▸ **MATERIAL SUPPLIED**
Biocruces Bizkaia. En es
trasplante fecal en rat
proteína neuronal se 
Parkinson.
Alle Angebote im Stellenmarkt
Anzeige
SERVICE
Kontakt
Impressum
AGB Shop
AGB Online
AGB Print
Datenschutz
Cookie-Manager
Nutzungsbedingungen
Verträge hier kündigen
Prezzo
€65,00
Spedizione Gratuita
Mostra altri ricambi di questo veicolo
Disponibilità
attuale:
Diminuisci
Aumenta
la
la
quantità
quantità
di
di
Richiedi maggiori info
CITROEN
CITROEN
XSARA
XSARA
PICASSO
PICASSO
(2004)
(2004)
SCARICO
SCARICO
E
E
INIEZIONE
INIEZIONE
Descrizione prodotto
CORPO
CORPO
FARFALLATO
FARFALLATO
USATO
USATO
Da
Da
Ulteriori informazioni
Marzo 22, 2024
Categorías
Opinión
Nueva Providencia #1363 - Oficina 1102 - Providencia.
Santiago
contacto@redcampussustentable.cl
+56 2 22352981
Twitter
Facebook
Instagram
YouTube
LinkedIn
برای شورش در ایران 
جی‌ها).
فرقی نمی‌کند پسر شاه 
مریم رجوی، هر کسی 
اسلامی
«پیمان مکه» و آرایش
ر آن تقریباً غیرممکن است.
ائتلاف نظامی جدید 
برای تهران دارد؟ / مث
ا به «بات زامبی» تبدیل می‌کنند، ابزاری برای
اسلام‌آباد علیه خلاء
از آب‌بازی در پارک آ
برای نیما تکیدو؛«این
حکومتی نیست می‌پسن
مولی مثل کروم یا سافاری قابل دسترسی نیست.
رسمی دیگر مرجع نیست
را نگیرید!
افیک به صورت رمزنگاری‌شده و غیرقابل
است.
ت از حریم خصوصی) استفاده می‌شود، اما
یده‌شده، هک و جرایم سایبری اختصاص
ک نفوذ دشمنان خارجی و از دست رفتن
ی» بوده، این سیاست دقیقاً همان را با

▸ **WORK INSTRUCTIONS**
After the last line, print all the entries once again, unchanged.

▸ **OUTPUT FOR THIS TASK**
Biocruces Bizkaia. En es
trasplante fecal en rat
proteína neuronal se 
Parkinson.
Alle Angebote im Stellenmarkt
Anzeige
SERVICE
Kontakt
Impressum
AGB Shop
AGB Online
AGB Print
Datenschutz
Cookie-Manager
Nutzungsbedingungen
Verträge hier kündigen
Prezzo
€65,00
Spedizione Gratuita
Mostra altri ricambi di questo veicolo
Disponibilità
attuale:
Diminuisci
Aumenta
la
la
quantità
quantità
di
di
Richiedi maggiori info
CITROEN
CITROEN
XSARA
XSARA
PICASSO
PICASSO
(2004)
(2004)
SCARICO
SCARICO
E
E
INIEZIONE
INIEZIONE
Descrizione prodotto
CORPO
CORPO
FARFALLATO
FARFALLATO
USATO
USATO
Da
Da
Ulteriori informazioni
Marzo 22, 2024
Categorías
Opinión
Nueva Providencia #1363 - Oficina 1102 - Providencia.
Santiago
contacto@redcampussustentable.cl
+56 2 22352981
Twitter
Facebook
Instagram
YouTube
LinkedIn
برای شورش در ایران 
جی‌ها).
فرقی نمی‌کند پسر شاه 
مریم رجوی، هر کسی 
اسلامی
«پیمان مکه» و آرایش
ر آن تقریباً غیرممکن است.
ائتلاف نظامی جدید 
برای تهران دارد؟ / مث
ا به «بات زامبی» تبدیل می‌کنند، ابزاری برای
اسلام‌آباد علیه خلاء
از آب‌بازی در پارک آ
برای نیما تکیدو؛«این
حکومتی نیست می‌پسن
مولی مثل کروم یا سافاری قابل دسترسی نیست.
رسمی دیگر مرجع نیست
را نگیرید!
افیک به صورت رمزنگاری‌شده و غیرقابل
است.
ت از حریم خصوصی) استفاده می‌شود، اما
یده‌شده، هک و جرایم سایبری اختصاص
ک نفوذ دشمنان خارجی و از دست رفتن
ی» بوده، این سیاست دقیقاً همان را با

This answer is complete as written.